• _WHAT IS NEEDED_
Exclude the pictures, then copy word for word the lines running from the beginning of the records through the line with "X02175Y00305D02*".

• _EXERCISE INPUT_
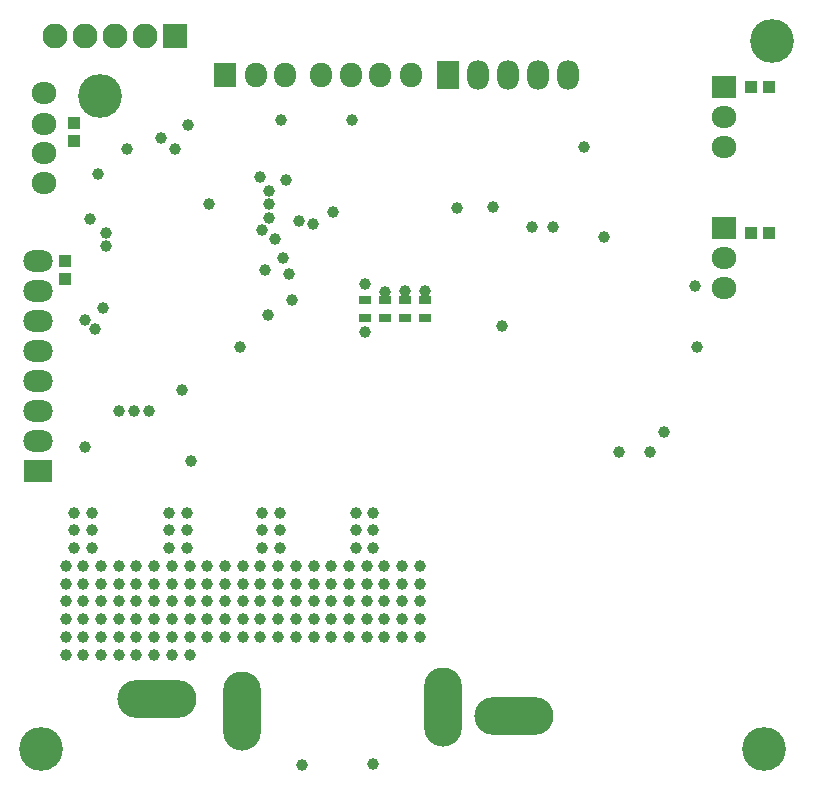
<source format=gbs>
G04*
G04 #@! TF.GenerationSoftware,Altium Limited,Altium Designer,21.9.2 (33)*
G04*
G04 Layer_Color=16711935*
%FSTAX24Y24*%
%MOIN*%
G70*
G04*
G04 #@! TF.SameCoordinates,C045CB64-A717-4E46-AD80-C8F196844A4B*
G04*
G04*
G04 #@! TF.FilePolarity,Negative*
G04*
G01*
G75*
%ADD49R,0.0395X0.0395*%
%ADD50R,0.0434X0.0297*%
%ADD52R,0.0395X0.0395*%
%ADD73O,0.0980X0.0730*%
%ADD74R,0.0980X0.0730*%
%ADD75O,0.0830X0.0730*%
%ADD76C,0.1460*%
%ADD77R,0.0828X0.0828*%
%ADD78C,0.0828*%
%ADD79R,0.0830X0.0730*%
%ADD80O,0.0730X0.0980*%
%ADD81R,0.0730X0.0980*%
%ADD82O,0.0730X0.0830*%
%ADD83R,0.0730X0.0830*%
%ADD84O,0.1261X0.2639*%
%ADD85O,0.2639X0.1261*%
%ADD86C,0.0395*%
D49*
X00915Y017305D02*
D03*
Y017895D02*
D03*
X00945Y021905D02*
D03*
Y022495D02*
D03*
D50*
X019126Y016011D02*
D03*
Y016601D02*
D03*
X019797Y016011D02*
D03*
Y016601D02*
D03*
X020468Y016011D02*
D03*
Y016601D02*
D03*
X021139Y016011D02*
D03*
Y016601D02*
D03*
D52*
X032595Y01885D02*
D03*
X032005D02*
D03*
X032595Y0237D02*
D03*
X032005D02*
D03*
D73*
X008239Y0179D02*
D03*
Y0159D02*
D03*
Y0139D02*
D03*
Y0129D02*
D03*
Y0119D02*
D03*
Y0149D02*
D03*
Y0169D02*
D03*
D74*
Y0109D02*
D03*
D75*
X008429Y0205D02*
D03*
Y02151D02*
D03*
Y02249D02*
D03*
Y0235D02*
D03*
X031102Y017025D02*
D03*
Y018005D02*
D03*
Y021725D02*
D03*
Y022705D02*
D03*
D76*
X0103Y0234D02*
D03*
X0327Y02525D02*
D03*
X03245Y00165D02*
D03*
X00835D02*
D03*
D77*
X012805Y0254D02*
D03*
D78*
X011805D02*
D03*
X010805D02*
D03*
X009805D02*
D03*
X008805D02*
D03*
D79*
X031102Y019015D02*
D03*
Y023715D02*
D03*
D80*
X0249Y0241D02*
D03*
X0239D02*
D03*
X0229D02*
D03*
X0259D02*
D03*
D81*
X0219D02*
D03*
D82*
X02066D02*
D03*
X01965D02*
D03*
X01867D02*
D03*
X01766D02*
D03*
X01648Y0241D02*
D03*
X0155D02*
D03*
D83*
X01449D02*
D03*
D84*
X015035Y002906D02*
D03*
X02175Y00305D02*
D03*
D85*
X0122Y0033D02*
D03*
X024112Y002735D02*
D03*
D86*
X01565Y0207D02*
D03*
X012797Y021647D02*
D03*
X0157Y01895D02*
D03*
X01615Y01865D02*
D03*
X0165Y0206D02*
D03*
X01595Y0198D02*
D03*
Y02025D02*
D03*
X0167Y0166D02*
D03*
X016397Y017993D02*
D03*
X016619Y017482D02*
D03*
X0158Y0176D02*
D03*
X01915Y01715D02*
D03*
X0112Y02165D02*
D03*
X01025Y0208D02*
D03*
X01235Y022D02*
D03*
X01595Y01935D02*
D03*
X009449Y00952D02*
D03*
Y008929D02*
D03*
Y008339D02*
D03*
X012609Y00952D02*
D03*
X015719D02*
D03*
X018829D02*
D03*
Y008929D02*
D03*
X015719D02*
D03*
X012609D02*
D03*
X018829Y008339D02*
D03*
X015719D02*
D03*
X012609D02*
D03*
X0132D02*
D03*
X01631D02*
D03*
X01942D02*
D03*
X0132Y008929D02*
D03*
X01631D02*
D03*
X01942D02*
D03*
Y00952D02*
D03*
X01631D02*
D03*
X0132D02*
D03*
X01004Y008339D02*
D03*
Y008929D02*
D03*
Y00952D02*
D03*
X009751Y00774D02*
D03*
X010341D02*
D03*
X010932D02*
D03*
X011522D02*
D03*
X012113D02*
D03*
X016247D02*
D03*
X016837D02*
D03*
X018018D02*
D03*
X018609D02*
D03*
X020971D02*
D03*
X02038D02*
D03*
X01979D02*
D03*
X019199D02*
D03*
X017428D02*
D03*
X015656D02*
D03*
X015065D02*
D03*
X014475D02*
D03*
X013884D02*
D03*
X013294D02*
D03*
X012703D02*
D03*
X00916D02*
D03*
X013294Y004787D02*
D03*
X012703D02*
D03*
X012113D02*
D03*
X011522D02*
D03*
X010932D02*
D03*
X010341D02*
D03*
X009751D02*
D03*
X00916D02*
D03*
X013294Y005378D02*
D03*
X012703D02*
D03*
X012113D02*
D03*
X011522D02*
D03*
X010932D02*
D03*
X010341D02*
D03*
X009751D02*
D03*
X00916D02*
D03*
D03*
X009751D02*
D03*
X010341D02*
D03*
X010932D02*
D03*
X011522D02*
D03*
X012113D02*
D03*
X012703D02*
D03*
X013294D02*
D03*
X013884D02*
D03*
X014475D02*
D03*
X015065D02*
D03*
X015656D02*
D03*
X016247D02*
D03*
X016837D02*
D03*
X017428D02*
D03*
X018018D02*
D03*
X018609D02*
D03*
X019199D02*
D03*
X01979D02*
D03*
X02038D02*
D03*
X020971D02*
D03*
X00916Y005968D02*
D03*
X009751D02*
D03*
X010341D02*
D03*
X010932D02*
D03*
X011522D02*
D03*
X012113D02*
D03*
X012703D02*
D03*
X013294D02*
D03*
X013884D02*
D03*
X014475D02*
D03*
X015065D02*
D03*
X015656D02*
D03*
X016247D02*
D03*
X016837D02*
D03*
X017428D02*
D03*
X018018D02*
D03*
X018609D02*
D03*
X019199D02*
D03*
X01979D02*
D03*
X02038D02*
D03*
X020971D02*
D03*
X00916Y006559D02*
D03*
X009751D02*
D03*
X010341D02*
D03*
X010932D02*
D03*
X011522D02*
D03*
X012113D02*
D03*
X012703D02*
D03*
X013294D02*
D03*
X013884D02*
D03*
X014475D02*
D03*
X015065D02*
D03*
X015656D02*
D03*
X016247D02*
D03*
X016837D02*
D03*
X017428D02*
D03*
X018018D02*
D03*
X018609D02*
D03*
X019199D02*
D03*
X01979D02*
D03*
X02038D02*
D03*
X020971D02*
D03*
X00916Y007149D02*
D03*
X009751D02*
D03*
X010341D02*
D03*
X010932D02*
D03*
X011522D02*
D03*
X012113D02*
D03*
X012703D02*
D03*
X013294D02*
D03*
X013884D02*
D03*
X014475D02*
D03*
X015065D02*
D03*
X015656D02*
D03*
X016247D02*
D03*
X016837D02*
D03*
X017428D02*
D03*
X018018D02*
D03*
X018609D02*
D03*
X019199D02*
D03*
X01979D02*
D03*
X02038D02*
D03*
X020971D02*
D03*
X01809Y01954D02*
D03*
X030151Y017074D02*
D03*
X02645Y0217D02*
D03*
X0271Y0187D02*
D03*
X01305Y0136D02*
D03*
X01705Y0011D02*
D03*
X0174Y01915D02*
D03*
X022197Y019673D02*
D03*
X01695Y01925D02*
D03*
X0098Y011702D02*
D03*
X01015Y015632D02*
D03*
X009984Y019316D02*
D03*
X0104Y01635D02*
D03*
X01915Y01555D02*
D03*
X0198Y016883D02*
D03*
X0291Y0122D02*
D03*
X01395Y0198D02*
D03*
X02865Y01155D02*
D03*
X0276D02*
D03*
X0237Y01575D02*
D03*
X0254Y01905D02*
D03*
X0247D02*
D03*
X01325Y02245D02*
D03*
X0159Y0161D02*
D03*
X01335Y01125D02*
D03*
X0234Y0197D02*
D03*
X0098Y01595D02*
D03*
X014967Y01505D02*
D03*
X0105Y01885D02*
D03*
Y0184D02*
D03*
X01195Y0129D02*
D03*
X01145D02*
D03*
X01095D02*
D03*
X0302Y01505D02*
D03*
X0194Y00115D02*
D03*
X020468Y016918D02*
D03*
X02115Y0169D02*
D03*
X0187Y0226D02*
D03*
X01635D02*
D03*
M02*

</source>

• _SOLUTION TO THE EXERCISE_
<source format=gbs>
G04*
G04 #@! TF.GenerationSoftware,Altium Limited,Altium Designer,21.9.2 (33)*
G04*
G04 Layer_Color=16711935*
%FSTAX24Y24*%
%MOIN*%
G70*
G04*
G04 #@! TF.SameCoordinates,C045CB64-A717-4E46-AD80-C8F196844A4B*
G04*
G04*
G04 #@! TF.FilePolarity,Negative*
G04*
G01*
G75*
%ADD49R,0.0395X0.0395*%
%ADD50R,0.0434X0.0297*%
%ADD52R,0.0395X0.0395*%
%ADD73O,0.0980X0.0730*%
%ADD74R,0.0980X0.0730*%
%ADD75O,0.0830X0.0730*%
%ADD76C,0.1460*%
%ADD77R,0.0828X0.0828*%
%ADD78C,0.0828*%
%ADD79R,0.0830X0.0730*%
%ADD80O,0.0730X0.0980*%
%ADD81R,0.0730X0.0980*%
%ADD82O,0.0730X0.0830*%
%ADD83R,0.0730X0.0830*%
%ADD84O,0.1261X0.2639*%
%ADD85O,0.2639X0.1261*%
%ADD86C,0.0395*%
D49*
X00915Y017305D02*
D03*
Y017895D02*
D03*
X00945Y021905D02*
D03*
Y022495D02*
D03*
D50*
X019126Y016011D02*
D03*
Y016601D02*
D03*
X019797Y016011D02*
D03*
Y016601D02*
D03*
X020468Y016011D02*
D03*
Y016601D02*
D03*
X021139Y016011D02*
D03*
Y016601D02*
D03*
D52*
X032595Y01885D02*
D03*
X032005D02*
D03*
X032595Y0237D02*
D03*
X032005D02*
D03*
D73*
X008239Y0179D02*
D03*
Y0159D02*
D03*
Y0139D02*
D03*
Y0129D02*
D03*
Y0119D02*
D03*
Y0149D02*
D03*
Y0169D02*
D03*
D74*
Y0109D02*
D03*
D75*
X008429Y0205D02*
D03*
Y02151D02*
D03*
Y02249D02*
D03*
Y0235D02*
D03*
X031102Y017025D02*
D03*
Y018005D02*
D03*
Y021725D02*
D03*
Y022705D02*
D03*
D76*
X0103Y0234D02*
D03*
X0327Y02525D02*
D03*
X03245Y00165D02*
D03*
X00835D02*
D03*
D77*
X012805Y0254D02*
D03*
D78*
X011805D02*
D03*
X010805D02*
D03*
X009805D02*
D03*
X008805D02*
D03*
D79*
X031102Y019015D02*
D03*
Y023715D02*
D03*
D80*
X0249Y0241D02*
D03*
X0239D02*
D03*
X0229D02*
D03*
X0259D02*
D03*
D81*
X0219D02*
D03*
D82*
X02066D02*
D03*
X01965D02*
D03*
X01867D02*
D03*
X01766D02*
D03*
X01648Y0241D02*
D03*
X0155D02*
D03*
D83*
X01449D02*
D03*
D84*
X015035Y002906D02*
D03*
X02175Y00305D02*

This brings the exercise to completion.